▸ **Exercise directions**
Rewrite the material as a numbered list, from its first line through the line containing "crop: top 16.572%, bottom 16.701%", and leave out any blank lines.

++++ Information given ++++

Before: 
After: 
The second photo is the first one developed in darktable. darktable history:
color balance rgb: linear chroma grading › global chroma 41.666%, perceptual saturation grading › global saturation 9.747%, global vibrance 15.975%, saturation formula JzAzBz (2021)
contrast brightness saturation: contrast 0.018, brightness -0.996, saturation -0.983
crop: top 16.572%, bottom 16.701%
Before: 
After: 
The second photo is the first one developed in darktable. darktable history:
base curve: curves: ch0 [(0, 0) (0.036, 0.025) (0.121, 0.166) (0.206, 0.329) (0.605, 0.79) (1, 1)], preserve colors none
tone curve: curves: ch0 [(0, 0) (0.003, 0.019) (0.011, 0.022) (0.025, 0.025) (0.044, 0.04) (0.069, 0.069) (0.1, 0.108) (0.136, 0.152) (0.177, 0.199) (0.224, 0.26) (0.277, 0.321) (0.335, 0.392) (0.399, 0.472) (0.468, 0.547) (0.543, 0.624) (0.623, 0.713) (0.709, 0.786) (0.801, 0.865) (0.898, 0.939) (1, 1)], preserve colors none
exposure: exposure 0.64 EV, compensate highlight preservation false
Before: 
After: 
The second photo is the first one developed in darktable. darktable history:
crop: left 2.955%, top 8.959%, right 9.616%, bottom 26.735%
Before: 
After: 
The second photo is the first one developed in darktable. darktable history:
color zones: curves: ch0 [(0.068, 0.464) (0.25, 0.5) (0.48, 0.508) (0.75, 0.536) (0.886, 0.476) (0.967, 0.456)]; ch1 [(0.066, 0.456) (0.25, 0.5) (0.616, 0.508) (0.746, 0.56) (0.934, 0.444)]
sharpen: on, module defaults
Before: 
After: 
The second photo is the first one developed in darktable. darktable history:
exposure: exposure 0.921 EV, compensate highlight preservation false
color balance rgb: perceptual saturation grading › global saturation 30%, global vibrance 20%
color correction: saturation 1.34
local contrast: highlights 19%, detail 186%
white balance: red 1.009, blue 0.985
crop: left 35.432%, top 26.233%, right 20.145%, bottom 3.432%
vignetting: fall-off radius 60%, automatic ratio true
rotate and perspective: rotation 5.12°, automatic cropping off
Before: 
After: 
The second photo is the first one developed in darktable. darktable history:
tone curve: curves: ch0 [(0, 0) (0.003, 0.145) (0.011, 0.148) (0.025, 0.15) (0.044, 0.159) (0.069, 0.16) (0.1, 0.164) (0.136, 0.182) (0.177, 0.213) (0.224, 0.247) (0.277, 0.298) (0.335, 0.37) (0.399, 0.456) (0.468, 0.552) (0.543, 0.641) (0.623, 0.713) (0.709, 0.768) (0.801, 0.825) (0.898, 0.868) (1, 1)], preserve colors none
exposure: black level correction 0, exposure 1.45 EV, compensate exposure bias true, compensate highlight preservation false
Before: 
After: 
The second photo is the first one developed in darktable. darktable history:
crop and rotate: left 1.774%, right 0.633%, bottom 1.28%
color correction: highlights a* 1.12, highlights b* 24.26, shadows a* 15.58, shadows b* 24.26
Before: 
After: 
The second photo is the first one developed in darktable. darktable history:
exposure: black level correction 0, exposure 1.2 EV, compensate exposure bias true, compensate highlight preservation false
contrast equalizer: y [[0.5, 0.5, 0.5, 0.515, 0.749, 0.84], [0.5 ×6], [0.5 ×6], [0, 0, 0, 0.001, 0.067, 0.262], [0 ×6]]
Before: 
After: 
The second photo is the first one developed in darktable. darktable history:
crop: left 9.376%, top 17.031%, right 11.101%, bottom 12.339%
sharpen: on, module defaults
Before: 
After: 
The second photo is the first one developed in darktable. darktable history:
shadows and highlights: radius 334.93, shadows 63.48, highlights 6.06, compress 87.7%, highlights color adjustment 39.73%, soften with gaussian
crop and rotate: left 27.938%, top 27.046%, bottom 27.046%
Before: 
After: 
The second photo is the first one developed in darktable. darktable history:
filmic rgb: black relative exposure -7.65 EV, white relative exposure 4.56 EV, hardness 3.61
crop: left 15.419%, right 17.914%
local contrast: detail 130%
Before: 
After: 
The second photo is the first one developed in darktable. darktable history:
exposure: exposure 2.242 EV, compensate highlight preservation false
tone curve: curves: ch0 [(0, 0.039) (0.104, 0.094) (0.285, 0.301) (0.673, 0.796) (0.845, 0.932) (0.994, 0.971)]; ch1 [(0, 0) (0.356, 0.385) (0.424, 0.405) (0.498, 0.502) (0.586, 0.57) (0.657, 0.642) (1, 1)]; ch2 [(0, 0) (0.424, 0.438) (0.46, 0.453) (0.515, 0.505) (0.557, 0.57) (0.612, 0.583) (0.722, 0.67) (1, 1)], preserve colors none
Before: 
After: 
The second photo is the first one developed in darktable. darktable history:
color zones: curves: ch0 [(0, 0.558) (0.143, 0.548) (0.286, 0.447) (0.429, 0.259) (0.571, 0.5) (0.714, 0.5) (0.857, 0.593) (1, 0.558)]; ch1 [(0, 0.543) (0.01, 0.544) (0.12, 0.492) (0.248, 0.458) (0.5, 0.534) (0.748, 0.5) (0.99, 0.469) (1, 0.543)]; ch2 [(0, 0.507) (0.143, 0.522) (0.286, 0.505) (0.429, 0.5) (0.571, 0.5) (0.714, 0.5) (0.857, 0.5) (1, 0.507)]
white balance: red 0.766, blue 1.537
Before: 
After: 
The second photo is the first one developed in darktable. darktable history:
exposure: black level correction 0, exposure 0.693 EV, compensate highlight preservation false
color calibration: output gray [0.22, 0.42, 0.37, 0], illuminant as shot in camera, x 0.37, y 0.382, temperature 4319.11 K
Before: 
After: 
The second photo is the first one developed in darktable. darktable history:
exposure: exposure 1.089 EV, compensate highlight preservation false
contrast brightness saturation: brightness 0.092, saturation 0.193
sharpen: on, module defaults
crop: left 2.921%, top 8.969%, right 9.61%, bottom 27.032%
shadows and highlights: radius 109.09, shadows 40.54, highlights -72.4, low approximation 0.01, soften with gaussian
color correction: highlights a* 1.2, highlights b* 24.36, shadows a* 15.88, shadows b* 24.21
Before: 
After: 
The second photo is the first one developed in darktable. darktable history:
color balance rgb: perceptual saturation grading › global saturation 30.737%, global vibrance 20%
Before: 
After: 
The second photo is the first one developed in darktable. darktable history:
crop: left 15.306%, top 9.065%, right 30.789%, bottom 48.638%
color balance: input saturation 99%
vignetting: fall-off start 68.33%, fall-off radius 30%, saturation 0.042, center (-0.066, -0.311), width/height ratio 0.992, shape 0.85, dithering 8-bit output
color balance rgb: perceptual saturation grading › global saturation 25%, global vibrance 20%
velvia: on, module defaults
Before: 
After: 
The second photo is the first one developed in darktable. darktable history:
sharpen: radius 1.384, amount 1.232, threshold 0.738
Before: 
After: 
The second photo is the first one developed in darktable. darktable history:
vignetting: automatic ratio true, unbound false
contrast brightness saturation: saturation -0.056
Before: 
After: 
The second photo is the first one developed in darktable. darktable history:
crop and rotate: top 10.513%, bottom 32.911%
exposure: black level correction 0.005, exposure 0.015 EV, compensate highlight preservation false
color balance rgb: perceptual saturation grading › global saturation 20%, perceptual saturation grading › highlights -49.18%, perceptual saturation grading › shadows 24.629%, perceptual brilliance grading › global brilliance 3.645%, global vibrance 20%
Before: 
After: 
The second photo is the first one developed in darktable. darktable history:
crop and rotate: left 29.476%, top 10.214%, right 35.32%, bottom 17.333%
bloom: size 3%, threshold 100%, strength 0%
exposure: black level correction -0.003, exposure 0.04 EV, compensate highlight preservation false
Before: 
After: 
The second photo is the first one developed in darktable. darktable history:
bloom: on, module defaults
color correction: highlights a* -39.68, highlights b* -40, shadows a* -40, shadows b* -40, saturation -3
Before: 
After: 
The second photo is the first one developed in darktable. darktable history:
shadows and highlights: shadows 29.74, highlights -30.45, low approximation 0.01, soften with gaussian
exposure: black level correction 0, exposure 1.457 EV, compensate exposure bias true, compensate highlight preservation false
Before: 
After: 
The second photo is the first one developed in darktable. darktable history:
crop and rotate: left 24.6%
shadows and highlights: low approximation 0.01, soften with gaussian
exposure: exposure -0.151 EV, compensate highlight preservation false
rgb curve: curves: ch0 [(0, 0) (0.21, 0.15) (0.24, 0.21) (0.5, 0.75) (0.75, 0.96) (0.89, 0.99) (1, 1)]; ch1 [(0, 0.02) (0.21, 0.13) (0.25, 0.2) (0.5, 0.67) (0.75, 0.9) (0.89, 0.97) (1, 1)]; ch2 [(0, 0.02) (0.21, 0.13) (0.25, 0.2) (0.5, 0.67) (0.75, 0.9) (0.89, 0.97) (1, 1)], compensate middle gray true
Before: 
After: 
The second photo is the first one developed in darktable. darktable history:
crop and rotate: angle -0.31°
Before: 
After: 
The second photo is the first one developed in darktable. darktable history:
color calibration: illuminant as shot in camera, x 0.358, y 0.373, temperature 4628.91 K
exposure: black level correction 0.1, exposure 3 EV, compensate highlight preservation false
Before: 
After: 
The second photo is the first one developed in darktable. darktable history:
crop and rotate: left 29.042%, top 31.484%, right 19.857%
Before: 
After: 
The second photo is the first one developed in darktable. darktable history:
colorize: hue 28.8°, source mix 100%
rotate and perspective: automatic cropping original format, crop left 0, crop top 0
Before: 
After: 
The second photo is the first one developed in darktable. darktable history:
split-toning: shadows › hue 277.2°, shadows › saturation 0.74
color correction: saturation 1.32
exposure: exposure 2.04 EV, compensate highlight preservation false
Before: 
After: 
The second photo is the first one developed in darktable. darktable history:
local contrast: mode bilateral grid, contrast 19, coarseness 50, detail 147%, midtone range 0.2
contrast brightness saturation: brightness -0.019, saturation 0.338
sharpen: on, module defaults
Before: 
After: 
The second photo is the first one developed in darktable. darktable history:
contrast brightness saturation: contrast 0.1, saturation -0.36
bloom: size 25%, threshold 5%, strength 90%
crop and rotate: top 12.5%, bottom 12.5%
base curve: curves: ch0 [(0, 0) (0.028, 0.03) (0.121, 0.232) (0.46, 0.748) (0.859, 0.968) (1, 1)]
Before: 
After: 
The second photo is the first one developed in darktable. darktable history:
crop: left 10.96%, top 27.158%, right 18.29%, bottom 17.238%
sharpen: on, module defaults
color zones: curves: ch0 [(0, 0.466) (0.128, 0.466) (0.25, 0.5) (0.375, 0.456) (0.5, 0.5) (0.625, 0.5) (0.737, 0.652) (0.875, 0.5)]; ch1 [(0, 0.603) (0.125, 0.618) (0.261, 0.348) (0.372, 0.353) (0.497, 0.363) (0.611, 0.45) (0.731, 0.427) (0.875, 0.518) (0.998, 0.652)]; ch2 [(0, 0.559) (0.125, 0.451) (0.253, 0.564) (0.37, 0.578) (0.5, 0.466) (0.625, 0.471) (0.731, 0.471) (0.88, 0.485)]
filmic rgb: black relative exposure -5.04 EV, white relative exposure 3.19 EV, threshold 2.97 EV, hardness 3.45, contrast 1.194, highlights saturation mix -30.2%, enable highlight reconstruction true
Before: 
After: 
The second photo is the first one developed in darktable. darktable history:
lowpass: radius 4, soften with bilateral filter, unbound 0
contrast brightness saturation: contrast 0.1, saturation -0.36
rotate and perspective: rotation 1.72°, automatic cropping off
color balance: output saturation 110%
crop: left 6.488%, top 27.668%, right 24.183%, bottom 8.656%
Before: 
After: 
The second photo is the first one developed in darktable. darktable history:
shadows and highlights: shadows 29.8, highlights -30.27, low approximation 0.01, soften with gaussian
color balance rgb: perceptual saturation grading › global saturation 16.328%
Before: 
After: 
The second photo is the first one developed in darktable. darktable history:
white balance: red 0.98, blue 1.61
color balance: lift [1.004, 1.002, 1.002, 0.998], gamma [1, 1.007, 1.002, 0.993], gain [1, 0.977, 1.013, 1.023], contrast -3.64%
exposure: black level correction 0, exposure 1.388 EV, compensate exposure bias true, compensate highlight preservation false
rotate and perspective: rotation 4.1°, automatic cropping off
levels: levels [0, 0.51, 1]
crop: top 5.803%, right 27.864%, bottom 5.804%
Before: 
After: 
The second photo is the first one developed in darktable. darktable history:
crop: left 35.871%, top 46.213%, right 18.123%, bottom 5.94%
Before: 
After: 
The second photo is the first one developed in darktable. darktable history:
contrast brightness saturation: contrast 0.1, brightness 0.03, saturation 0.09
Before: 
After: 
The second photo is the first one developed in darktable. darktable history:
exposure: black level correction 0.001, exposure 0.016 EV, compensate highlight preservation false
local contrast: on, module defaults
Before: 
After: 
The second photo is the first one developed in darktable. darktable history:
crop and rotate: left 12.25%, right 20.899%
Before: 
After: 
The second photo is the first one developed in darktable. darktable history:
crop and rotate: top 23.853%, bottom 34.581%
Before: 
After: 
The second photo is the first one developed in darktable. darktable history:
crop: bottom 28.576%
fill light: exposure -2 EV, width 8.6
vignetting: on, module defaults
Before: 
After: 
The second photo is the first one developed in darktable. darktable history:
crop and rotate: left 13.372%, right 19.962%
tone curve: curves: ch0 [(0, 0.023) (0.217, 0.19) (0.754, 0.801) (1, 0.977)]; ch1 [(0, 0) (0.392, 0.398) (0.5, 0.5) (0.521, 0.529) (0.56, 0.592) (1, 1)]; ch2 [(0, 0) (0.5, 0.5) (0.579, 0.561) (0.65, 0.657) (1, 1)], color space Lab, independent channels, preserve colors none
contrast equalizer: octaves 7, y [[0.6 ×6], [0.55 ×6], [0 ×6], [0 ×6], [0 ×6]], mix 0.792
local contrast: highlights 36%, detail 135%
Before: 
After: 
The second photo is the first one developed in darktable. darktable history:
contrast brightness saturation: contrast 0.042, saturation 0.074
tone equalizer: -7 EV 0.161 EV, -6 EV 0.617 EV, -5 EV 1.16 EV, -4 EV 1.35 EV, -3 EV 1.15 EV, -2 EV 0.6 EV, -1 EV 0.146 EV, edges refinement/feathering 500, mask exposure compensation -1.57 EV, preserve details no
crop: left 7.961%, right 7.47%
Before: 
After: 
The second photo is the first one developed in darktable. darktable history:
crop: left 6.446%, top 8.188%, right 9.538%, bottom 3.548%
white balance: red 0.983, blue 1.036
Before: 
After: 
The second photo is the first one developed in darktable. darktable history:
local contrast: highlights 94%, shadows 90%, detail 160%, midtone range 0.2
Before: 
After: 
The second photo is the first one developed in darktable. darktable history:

++++

▸ **Expected answer**
1. Before: 
2. After: 
3. The second photo is the first one developed in darktable. darktable history:
4. color balance rgb: linear chroma grading › global chroma 41.666%, perceptual saturation grading › global saturation 9.747%, global vibrance 15.975%, saturation formula JzAzBz (2021)
5. contrast brightness saturation: contrast 0.018, brightness -0.996, saturation -0.983
6. crop: top 16.572%, bottom 16.701%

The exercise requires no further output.